Unfinished though they might be, each song is a marvelous thing to behold. Their stunning 2016 single "Eclipse," with its cinematic video, might have been one of the most immediate songs on the record, but it's the pulsing "Chalawan," with its guttural howls, fluttering flute-like passages, and driving, hypnotic beats that truly mesmerizes.

6. Purple Disco Machine - “Body Funk” & “Devil In Me” (TIE)

Whenever a bevy of guest artists appears on a debut record, it's often best to approach the project with caution. 85% of the time, the collaborative partners either overshadow the proceedings or detract from the vision of the musician whose name is emblazoned across the top of the LP. There are, however, pleasant exceptions to the rule and Tino Piontek's Soulmatic is one of the year's most delightfully cohesive offerings. The Dresden-born Deep Funk innovator, aka Purple Disco Machine, has risen to international status since 2009, releasing one spectacular track and remix after another. It should go without saying that this long-awaited collection, featuring everyone from Kool Keith to Faithless and Boris D'lugosch, is ripe with memorable highlights.

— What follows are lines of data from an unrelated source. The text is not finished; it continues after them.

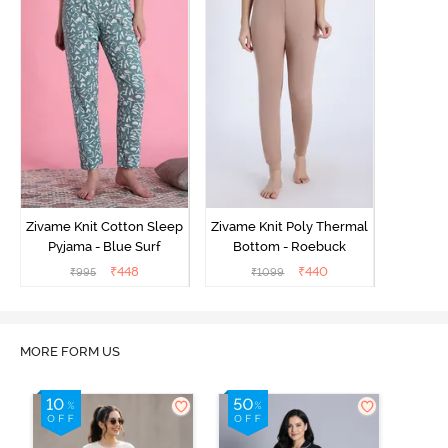
Zivame Knit Cotton Sleep
Zivame Knit Poly Thermal
Pyjama - Blue Surf
Bottom - Roebuck
₹
448
₹
440
₹
995
₹
1099
MORE FORM US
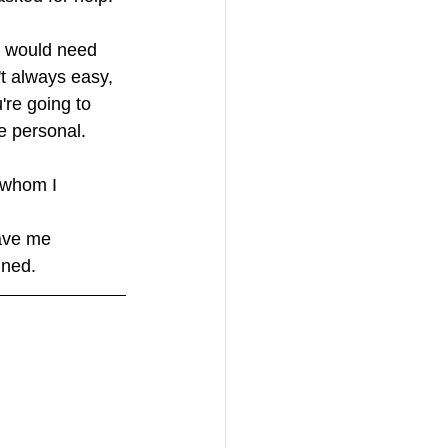
I would need 
t always easy, 
're going to 
e personal.
t whom I 
ave me 
ined.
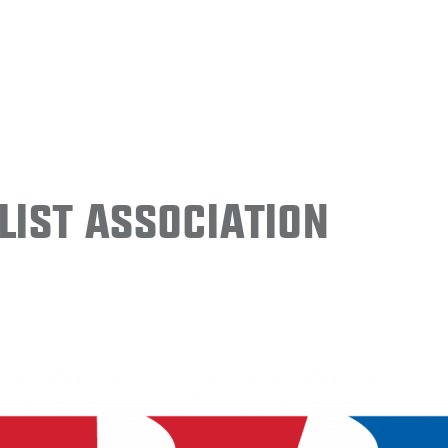
ist Association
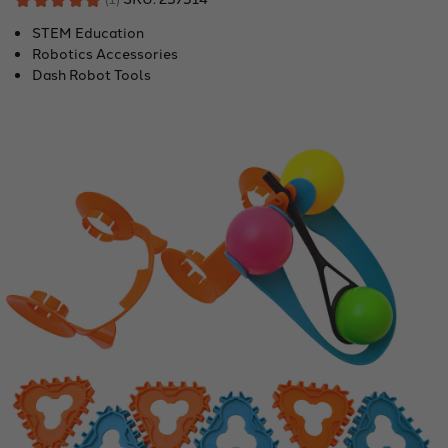
1
STEM Education
Robotics Accessories
Dash Robot Tools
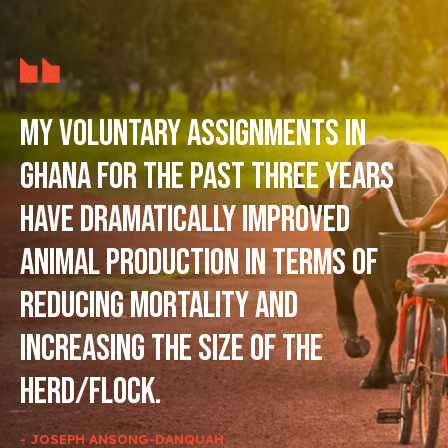
My voluntary assignments in
Ghana for the past three years
have dramatically improved
animal production in terms of
reducing mortality and
increasing the size of the
herd/flock.
- JOSEPH ANSONG-DANQUAH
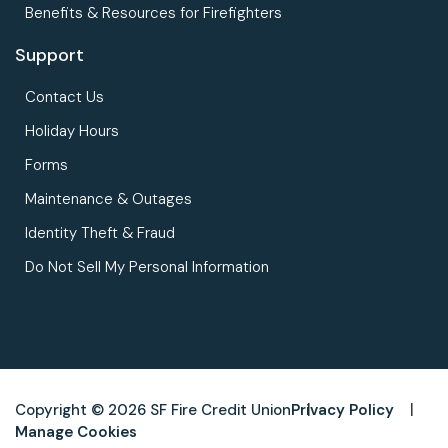
Benefits & Resources for Firefighters
Support
Contact Us
Holiday Hours
Forms
Maintenance & Outages
Identity Theft & Fraud
Do Not Sell My Personal Information
Copyright © 2026 SF Fire Credit Union
Privacy Policy
Manage Cookies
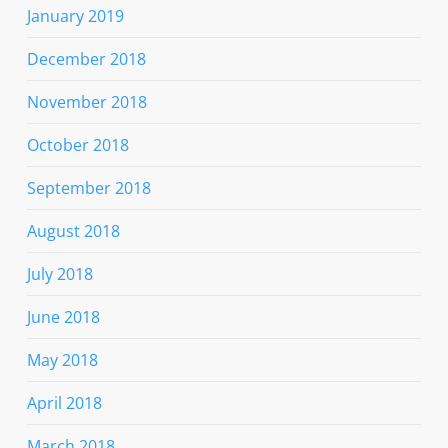
January 2019
December 2018
November 2018
October 2018
September 2018
August 2018
July 2018
June 2018
May 2018
April 2018
March 2018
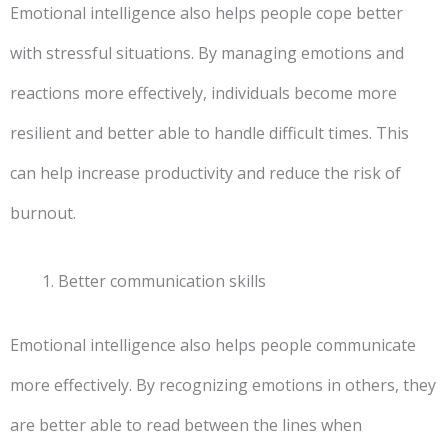
Emotional intelligence also helps people cope better
with stressful situations. By managing emotions and
reactions more effectively, individuals become more
resilient and better able to handle difficult times. This
can help increase productivity and reduce the risk of
burnout.
Better communication skills
Emotional intelligence also helps people communicate
more effectively. By recognizing emotions in others, they
are better able to read between the lines when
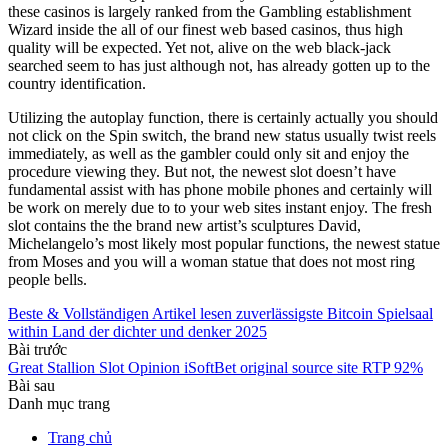
these casinos is largely ranked from the Gambling establishment
Wizard inside the all of our finest web based casinos, thus high
quality will be expected. Yet not, alive on the web black-jack
searched seem to has just although not, has already gotten up to the
country identification.
Utilizing the autoplay function, there is certainly actually you should
not click on the Spin switch, the brand new status usually twist reels
immediately, as well as the gambler could only sit and enjoy the
procedure viewing they. But not, the newest slot doesn’t have
fundamental assist with has phone mobile phones and certainly will
be work on merely due to to your web sites instant enjoy. The fresh
slot contains the the brand new artist’s sculptures David,
Michelangelo’s most likely most popular functions, the newest statue
from Moses and you will a woman statue that does not most ring
people bells.
Beste & Vollständigen Artikel lesen zuverlässigste Bitcoin Spielsaal
within Land der dichter und denker 2025
Bài trước
Great Stallion Slot Opinion iSoftBet original source site RTP 92%
Bài sau
Danh mục trang
Trang chủ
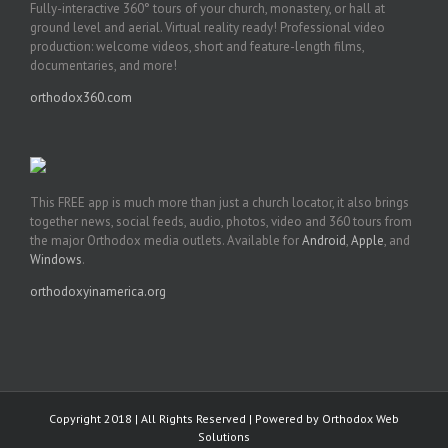
Fully-interactive 360° tours of your church, monastery, or hall at
ground level and aerial. Virtual reality ready! Professional video
production: welcome videos, short and feature-length films,
documentaries, and more!
orthodox360.com
This FREE app is much more than just a church locator, it also brings
together news, social feeds, audio, photos, video and 360 tours from
the major Orthodox media outlets. Available for
Android
,
Apple
, and
Windows
.
orthodoxyinamerica.org
Copyright 2018 | All Rights Reserved | Powered by
Orthodox Web
Solutions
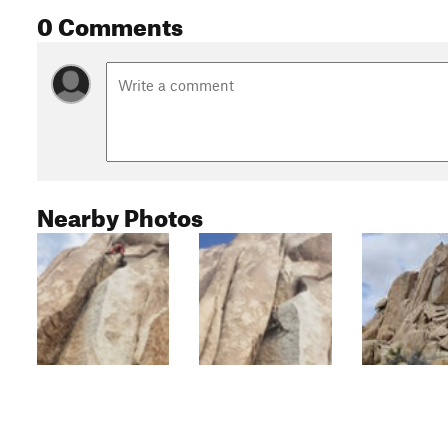
0 Comments
Nearby Photos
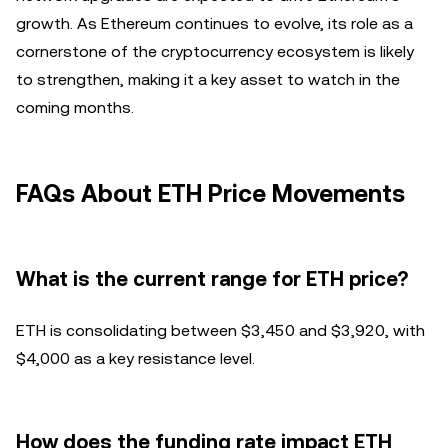
growth. As Ethereum continues to evolve, its role as a
cornerstone of the cryptocurrency ecosystem is likely
to strengthen, making it a key asset to watch in the
coming months.
FAQs About ETH Price Movements
What is the current range for ETH price?
ETH is consolidating between $3,450 and $3,920, with
$4,000 as a key resistance level.
How does the funding rate impact ETH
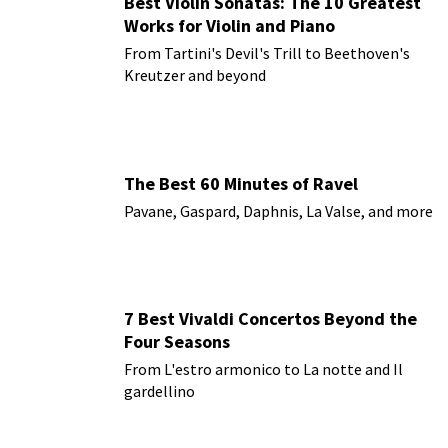
Best Violin Sonatas: The 10 Greatest
Works for Violin and Piano
From Tartini's Devil's Trill to Beethoven's
Kreutzer and beyond
The Best 60 Minutes of Ravel
Pavane, Gaspard, Daphnis, La Valse, and more
7 Best Vivaldi Concertos Beyond the
Four Seasons
From L'estro armonico to La notte and Il
gardellino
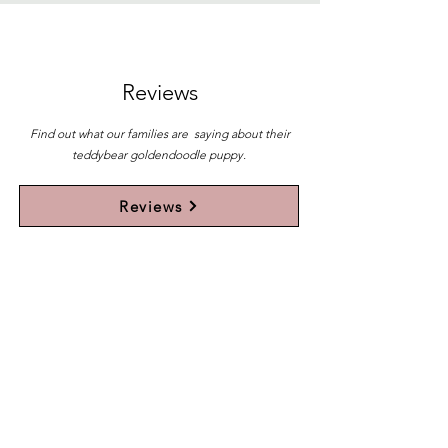
Reviews
Find out what our families are saying about their
teddybear goldendoodle puppy.
Reviews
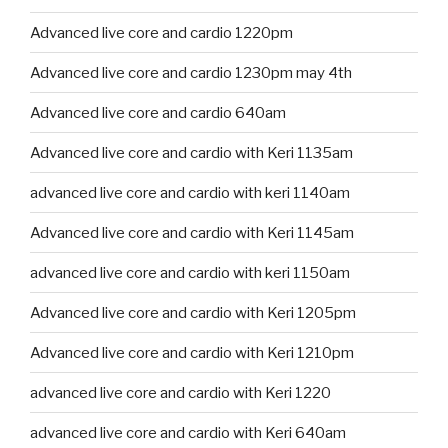
Advanced live core and cardio 1220pm
Advanced live core and cardio 1230pm may 4th
Advanced live core and cardio 640am
Advanced live core and cardio with Keri 1135am
advanced live core and cardio with keri 1140am
Advanced live core and cardio with Keri 1145am
advanced live core and cardio with keri 1150am
Advanced live core and cardio with Keri 1205pm
Advanced live core and cardio with Keri 1210pm
advanced live core and cardio with Keri 1220
advanced live core and cardio with Keri 640am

The saucy, soaring "Mistress" shines a spotlight on the stellar pipes of "UK soul hurricane" Hannah Williams. While it might be a crowning moment within the set, its the strutting discofied "Body Funk", and the album's first single, "Devil In Me", that linger long after the record has stopped spinning. The former track with its camptastic fusion of '80s Sylvester gone 1940s military march, and the latter anthem, a soulful stunner that samples the 1968 Stax hit "Private Number", and features the vocal talents of Duane Harden and Joe Killington, feels like an unearthed classic. Without a doubt, the German DJ's debut is one of the best dance records of the year.